Marsh Afrikaner is half-hardy (RHS H3). It survives a mild winter outdoors in a sheltered spot, but a hard frost kills it — so in colder zones it is lifted, potted, or grown as a tender plant. Borderline outdoors. In its mild end of USDA 7b-11 (and sheltered UK gardens) marsh afrikaner can stay out; in colder areas it must be lifted, brought in, or treated as a frost-tender plant.

What is the minimum temperature marsh afrikaner can survive?

Minimum survivable temperature is roughly about −5 to 1 °C — a light, short frost only. Marsh Afrikaner shrugs off cold nights but a real, sustained freeze will kill it.

What hardiness zone is marsh afrikaner?

Marsh Afrikaner is rated USDA 7b-11 and RHS H3 — Half-hardy — comes through mild UK winters outside but is killed by a hard freeze.
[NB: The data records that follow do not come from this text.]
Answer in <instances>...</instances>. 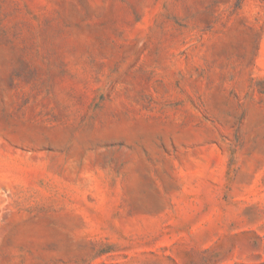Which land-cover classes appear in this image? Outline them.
I'll use <instances>...</instances> for the list:
<instances>
[{
    "label": "rangeland",
    "instance_id": "obj_1",
    "mask_svg": "<svg viewBox=\"0 0 264 264\" xmlns=\"http://www.w3.org/2000/svg\"><path fill=\"white\" fill-rule=\"evenodd\" d=\"M0 264H264V0H0Z\"/></svg>",
    "mask_w": 264,
    "mask_h": 264
}]
</instances>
Can marsh afrikaner survive winter outside?

It can live outside year-round only in the mildest, most sheltered part of USDA 7b-11 or a frost-free UK microclimate. In colder zones, grow it in a pot you can move under cover, or lift its tubers/roots and store them frost-free over winter. A south-facing wall, free-draining soil and a dry winter position can push it a full zone hardier than the books suggest.

How do I protect marsh afrikaner from frost?

Mulch the crown or root zone deeply with bark, straw or leaf-mould before the first hard frost. Move container plants against a warm wall or into an unheated but frost-free porch or greenhouse. Fleece the top growth on the coldest nights, and keep it on the dry side — dry roots survive cold far better than wet ones. Lift dahlia-type tubers or tender crowns after the first light frost blackens the foliage and store them somewhere cool but frost-free.